As in previous years, Buddhist monks continued to report they were fearful and thus no longer able to travel freely through southern communities to receive alms or perform rites. As a safety precaution, they often conducted religious rites, customarily conducted in the evening, in the afternoon instead. Gunmen killed one monk and wounded two others in a March 5 attack in Pattani Province; the monks did not have a security detail accompanying them. Two monks in Yala Province were killed when a roadside bomb exploded while they were collecting morning alms on May 16. The explosion that killed both monks also injured two of their military escorts. A small bomb in Pattani Province wounded three monks and their police escort on November 21.
There were reports of several incidents involving intimidation and violence by unidentified attackers against peaceful Falun Gong protesters, some near the embassy of China, but no arrests were reported.

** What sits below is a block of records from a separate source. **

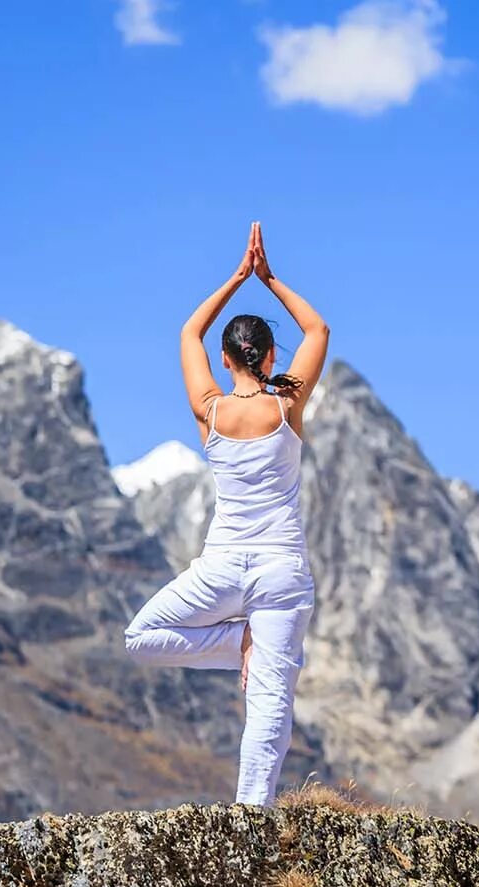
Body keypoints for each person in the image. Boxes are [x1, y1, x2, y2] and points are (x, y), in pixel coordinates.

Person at [123, 222, 331, 806]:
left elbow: (189, 329)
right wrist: (269, 279)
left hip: (221, 569)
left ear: (224, 358)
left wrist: (237, 278)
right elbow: (317, 328)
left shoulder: (208, 410)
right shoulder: (288, 403)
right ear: (267, 356)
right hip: (281, 573)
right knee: (269, 703)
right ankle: (250, 821)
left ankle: (237, 637)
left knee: (141, 637)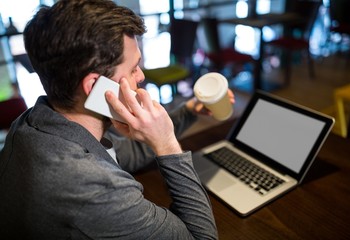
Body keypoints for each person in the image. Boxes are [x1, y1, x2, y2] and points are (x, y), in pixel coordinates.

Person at [0, 0, 235, 239]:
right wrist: (167, 146)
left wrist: (190, 112)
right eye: (133, 69)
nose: (141, 76)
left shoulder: (30, 124)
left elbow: (126, 153)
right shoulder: (90, 185)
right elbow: (202, 237)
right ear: (95, 87)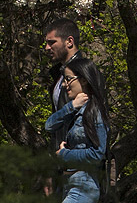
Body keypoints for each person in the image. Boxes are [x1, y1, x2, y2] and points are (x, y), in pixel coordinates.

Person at [45, 57, 109, 203]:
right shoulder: (75, 110)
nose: (65, 85)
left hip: (84, 185)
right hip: (70, 183)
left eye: (68, 79)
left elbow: (97, 153)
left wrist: (64, 154)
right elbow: (49, 126)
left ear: (84, 80)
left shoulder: (95, 112)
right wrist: (71, 106)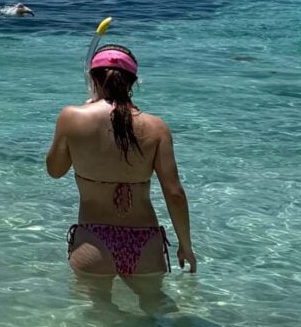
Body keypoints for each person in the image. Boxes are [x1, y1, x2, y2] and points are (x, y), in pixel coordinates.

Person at [46, 44, 197, 282]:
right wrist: (185, 246)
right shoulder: (157, 128)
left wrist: (75, 123)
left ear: (93, 79)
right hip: (145, 241)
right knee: (154, 315)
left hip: (93, 241)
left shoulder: (72, 117)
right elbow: (174, 193)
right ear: (133, 82)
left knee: (95, 317)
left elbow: (55, 170)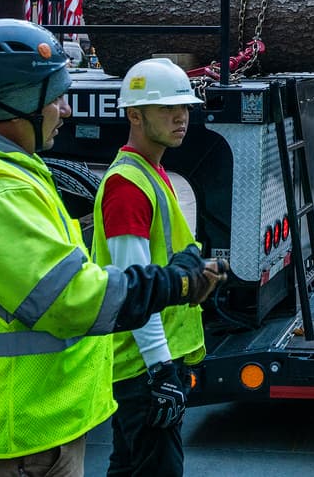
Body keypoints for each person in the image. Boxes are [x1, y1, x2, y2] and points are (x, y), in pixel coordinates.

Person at [0, 19, 224, 475]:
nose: (66, 110)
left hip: (30, 429)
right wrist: (174, 284)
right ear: (19, 101)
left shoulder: (11, 178)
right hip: (20, 435)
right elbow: (72, 297)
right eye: (56, 97)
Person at [92, 58, 209, 477]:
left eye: (186, 107)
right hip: (143, 369)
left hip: (144, 366)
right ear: (134, 115)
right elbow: (134, 288)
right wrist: (160, 370)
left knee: (128, 468)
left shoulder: (150, 172)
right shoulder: (127, 186)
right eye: (167, 109)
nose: (181, 117)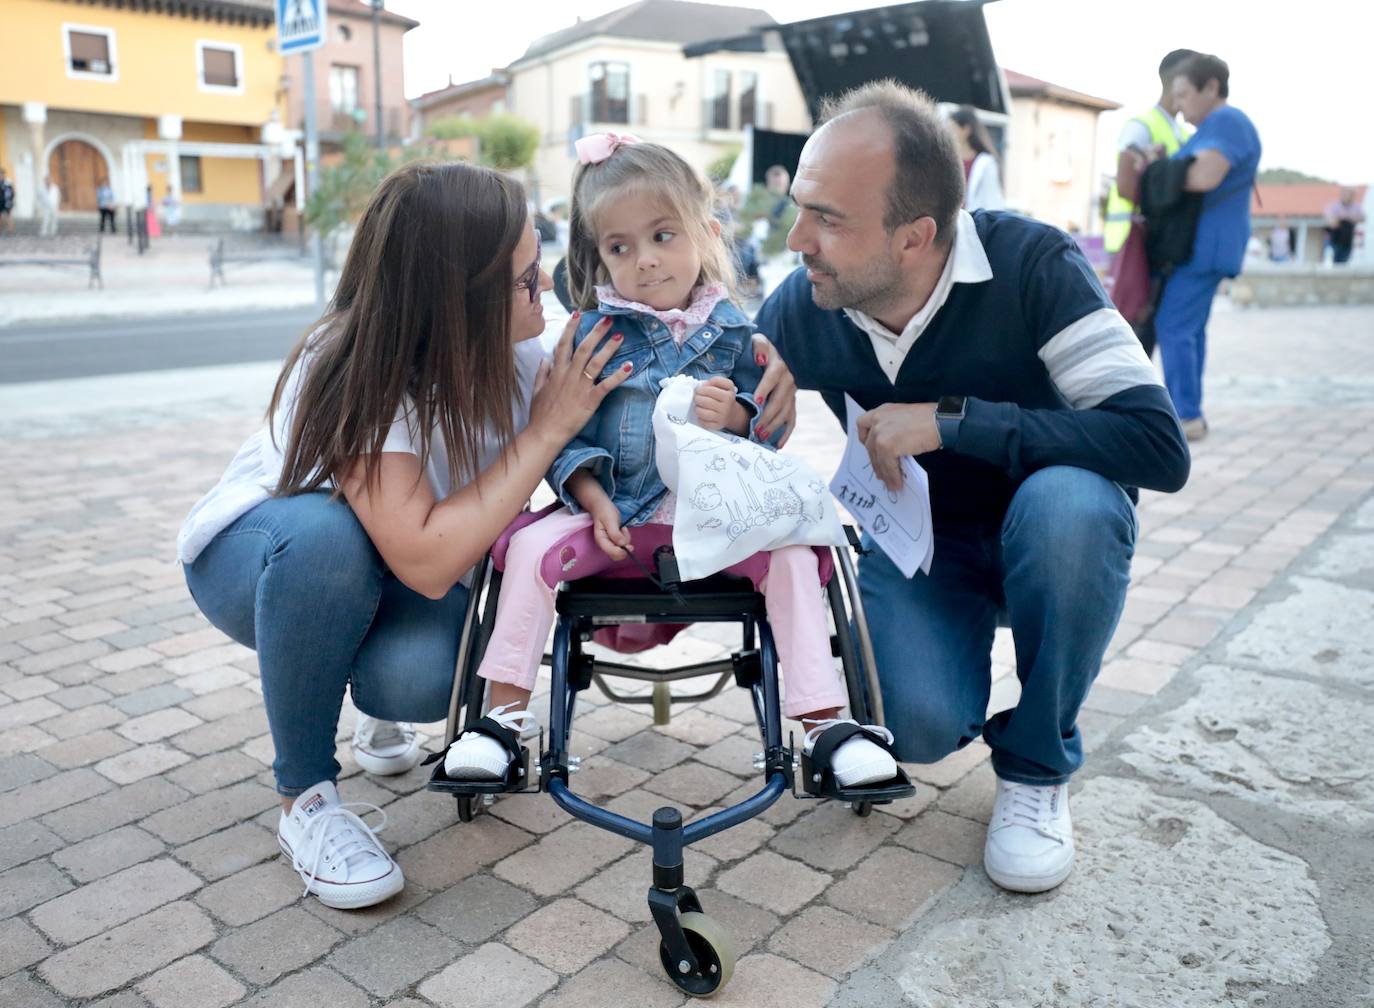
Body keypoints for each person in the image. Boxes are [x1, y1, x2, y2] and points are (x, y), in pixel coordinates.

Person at [177, 160, 797, 911]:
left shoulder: (531, 345)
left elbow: (660, 341)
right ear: (456, 299)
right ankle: (306, 801)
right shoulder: (354, 364)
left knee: (422, 680)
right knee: (326, 538)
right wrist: (548, 430)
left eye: (543, 269)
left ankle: (367, 698)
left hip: (395, 569)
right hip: (269, 560)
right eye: (525, 281)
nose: (548, 290)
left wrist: (762, 379)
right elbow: (430, 561)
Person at [754, 80, 1190, 894]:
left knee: (1071, 507)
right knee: (911, 729)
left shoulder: (1033, 264)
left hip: (1052, 527)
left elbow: (1158, 445)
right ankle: (952, 672)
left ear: (916, 236)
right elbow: (723, 383)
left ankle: (1034, 766)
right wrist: (735, 407)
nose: (795, 238)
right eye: (800, 207)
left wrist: (953, 422)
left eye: (828, 218)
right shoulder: (809, 299)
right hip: (924, 544)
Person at [442, 134, 901, 791]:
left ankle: (826, 725)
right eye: (620, 247)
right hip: (616, 523)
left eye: (663, 237)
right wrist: (592, 497)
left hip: (720, 525)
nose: (646, 262)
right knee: (527, 550)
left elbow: (766, 440)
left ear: (705, 233)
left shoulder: (739, 335)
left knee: (798, 556)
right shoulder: (591, 334)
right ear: (597, 257)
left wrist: (740, 418)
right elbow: (563, 436)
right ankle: (500, 720)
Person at [1153, 53, 1261, 441]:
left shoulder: (1227, 122)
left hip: (1206, 246)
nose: (1178, 106)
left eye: (1183, 94)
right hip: (1207, 244)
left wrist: (1157, 171)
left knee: (1174, 326)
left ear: (1211, 87)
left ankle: (1186, 415)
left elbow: (1203, 176)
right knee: (1190, 329)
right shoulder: (1212, 128)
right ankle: (1190, 411)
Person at [1105, 49, 1197, 256]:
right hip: (1130, 245)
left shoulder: (1182, 133)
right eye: (1198, 80)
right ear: (1179, 82)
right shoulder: (1141, 127)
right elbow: (1125, 186)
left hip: (1156, 243)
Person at [948, 106, 1004, 212]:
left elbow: (993, 202)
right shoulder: (949, 160)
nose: (948, 133)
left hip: (977, 223)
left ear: (965, 130)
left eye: (952, 128)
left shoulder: (986, 163)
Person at [1323, 187, 1365, 264]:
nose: (1347, 196)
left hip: (1348, 239)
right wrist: (1348, 218)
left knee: (1344, 261)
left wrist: (1343, 217)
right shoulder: (1333, 206)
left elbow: (1362, 218)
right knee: (1332, 259)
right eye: (1345, 193)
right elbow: (1332, 222)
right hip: (1334, 238)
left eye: (1349, 194)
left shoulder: (1356, 207)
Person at [0, 167, 14, 236]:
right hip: (0, 202)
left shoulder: (7, 182)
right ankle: (1, 230)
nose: (1, 175)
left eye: (2, 174)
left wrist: (10, 200)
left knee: (9, 216)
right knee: (1, 217)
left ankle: (10, 231)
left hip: (6, 201)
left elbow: (11, 192)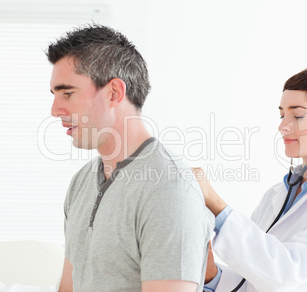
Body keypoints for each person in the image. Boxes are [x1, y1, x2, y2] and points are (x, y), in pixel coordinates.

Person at [46, 24, 214, 292]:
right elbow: (69, 285)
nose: (55, 110)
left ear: (114, 93)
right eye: (54, 95)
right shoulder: (81, 182)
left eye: (67, 93)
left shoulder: (170, 190)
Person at [193, 67, 307, 291]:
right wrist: (212, 276)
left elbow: (287, 276)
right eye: (282, 115)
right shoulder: (279, 194)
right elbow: (253, 280)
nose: (282, 126)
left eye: (297, 115)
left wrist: (215, 203)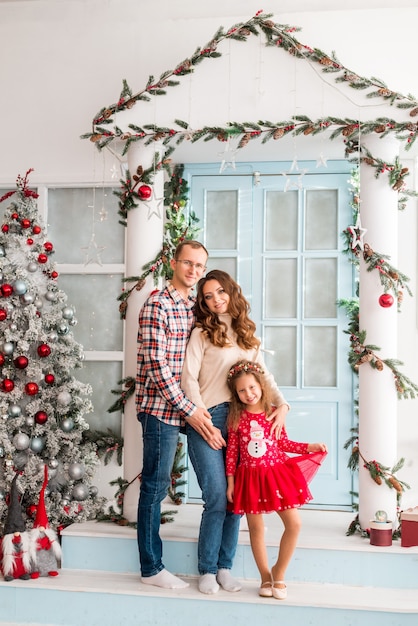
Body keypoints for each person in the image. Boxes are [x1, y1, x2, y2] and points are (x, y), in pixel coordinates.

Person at [181, 269, 290, 595]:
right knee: (216, 496)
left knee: (235, 499)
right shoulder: (201, 333)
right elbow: (189, 378)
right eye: (208, 296)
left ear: (231, 291)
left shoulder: (245, 333)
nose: (215, 300)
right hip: (207, 417)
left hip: (243, 422)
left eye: (220, 292)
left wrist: (282, 404)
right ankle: (206, 570)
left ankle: (225, 568)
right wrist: (202, 420)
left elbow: (262, 375)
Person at [136, 240, 225, 590]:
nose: (193, 271)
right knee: (155, 487)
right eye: (188, 263)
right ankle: (151, 568)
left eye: (200, 266)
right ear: (174, 263)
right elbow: (158, 368)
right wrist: (192, 411)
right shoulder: (158, 304)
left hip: (192, 408)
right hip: (162, 410)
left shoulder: (196, 306)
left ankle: (217, 565)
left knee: (217, 481)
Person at [225, 360, 327, 600]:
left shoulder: (273, 412)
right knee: (256, 528)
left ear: (261, 385)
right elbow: (231, 453)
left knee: (295, 524)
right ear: (235, 393)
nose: (248, 394)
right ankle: (264, 576)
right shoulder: (235, 418)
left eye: (252, 387)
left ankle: (278, 572)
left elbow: (283, 443)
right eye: (242, 390)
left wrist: (308, 447)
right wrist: (231, 482)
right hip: (248, 478)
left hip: (276, 475)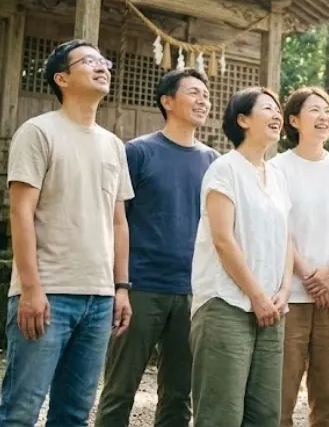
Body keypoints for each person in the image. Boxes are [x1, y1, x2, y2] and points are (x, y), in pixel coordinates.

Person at [0, 39, 134, 427]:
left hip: (100, 297)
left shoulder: (114, 145)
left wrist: (121, 287)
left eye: (104, 60)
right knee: (20, 410)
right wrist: (31, 289)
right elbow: (21, 214)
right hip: (49, 292)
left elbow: (118, 221)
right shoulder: (37, 132)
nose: (102, 66)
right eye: (89, 61)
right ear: (62, 78)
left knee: (73, 414)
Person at [96, 69, 219, 427]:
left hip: (192, 290)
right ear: (167, 101)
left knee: (180, 393)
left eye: (206, 95)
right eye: (193, 93)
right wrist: (119, 284)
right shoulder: (138, 152)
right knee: (120, 388)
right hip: (141, 287)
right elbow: (116, 221)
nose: (203, 101)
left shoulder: (213, 161)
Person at [190, 87, 293, 427]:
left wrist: (283, 291)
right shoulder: (224, 170)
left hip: (272, 306)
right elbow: (223, 239)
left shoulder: (278, 176)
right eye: (268, 108)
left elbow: (286, 237)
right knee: (222, 413)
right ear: (243, 120)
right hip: (226, 303)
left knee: (265, 414)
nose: (277, 114)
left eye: (278, 109)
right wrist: (257, 295)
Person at [272, 86, 329, 427]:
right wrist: (308, 274)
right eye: (315, 111)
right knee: (281, 390)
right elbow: (280, 229)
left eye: (328, 111)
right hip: (289, 293)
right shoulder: (278, 168)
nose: (324, 118)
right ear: (294, 120)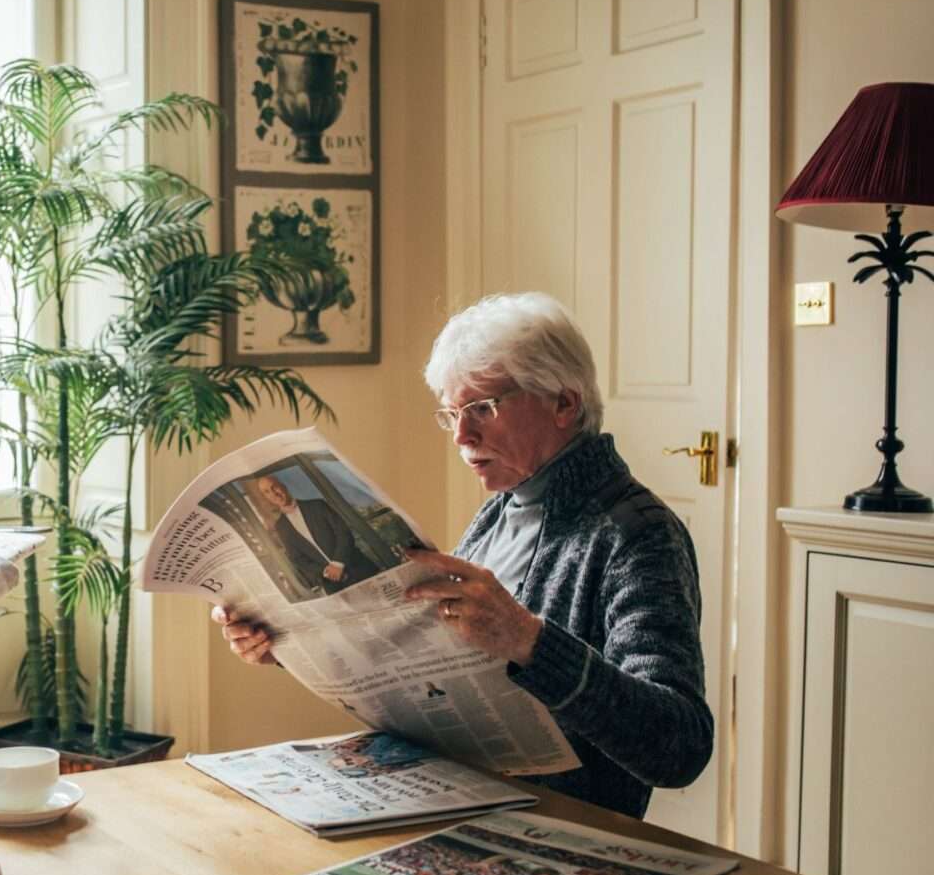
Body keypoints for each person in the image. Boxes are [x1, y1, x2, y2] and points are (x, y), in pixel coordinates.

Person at [214, 292, 712, 819]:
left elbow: (679, 748)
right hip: (456, 808)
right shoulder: (499, 512)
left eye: (481, 408)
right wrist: (287, 641)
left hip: (560, 835)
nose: (460, 435)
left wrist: (529, 642)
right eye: (451, 413)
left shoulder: (638, 534)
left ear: (564, 404)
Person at [251, 474, 379, 593]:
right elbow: (297, 558)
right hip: (333, 585)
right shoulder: (281, 527)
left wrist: (337, 564)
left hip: (360, 569)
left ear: (283, 486)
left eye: (275, 487)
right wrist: (326, 572)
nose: (274, 493)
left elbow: (343, 533)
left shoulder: (317, 505)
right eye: (267, 492)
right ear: (266, 497)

Section IV. U.S. Government Policy
U.S. embassy officers discussed religious freedom with the government and regularly visited Muslim and Buddhist religious leaders, academics, and elected officials as part of the embassy's effort to promote religious freedom and to understand the complex ethnic and religious issues at play in society.
The ambassador met with the leadership of the Songkhla Central Islamic Committee and Mosque. The mosque, Thailand's largest, also serves as a cultural center and Islamic administrative center for Thailand's South, the region with the highest population of Muslim citizens. Both the embassy and the U.S. consulate general in Chiang Mai hosted iftars (dinners during the month of Ramadan) to demonstrate respect for, and an understanding of, Islamic traditions and to share information about Muslim life in the United States as well as the importance of religious freedom. The embassy also organized several other cultural and religious projects, including events focusing specifically on the predominantly Muslim southern regions, such as several digital video conferences with American Corners in the South to promote study in the U.S. and English-language skills development. The embassy also organized several interfaith dialogues in Bangkok and the South with Islamic student leaders, women, executives, and the Islamic Council, and Buddhist students and leaders. The consulate general in Chiang Mai participated in interreligious events organized by the Chiang Mai Interreligious Relations Committee. The consul general attended a service for Guru Gobind Singh, the 10th Sikh master, and spoke on the importance of religious freedom – in the U.S. as in Thailand – and the history of Sikh migration in America.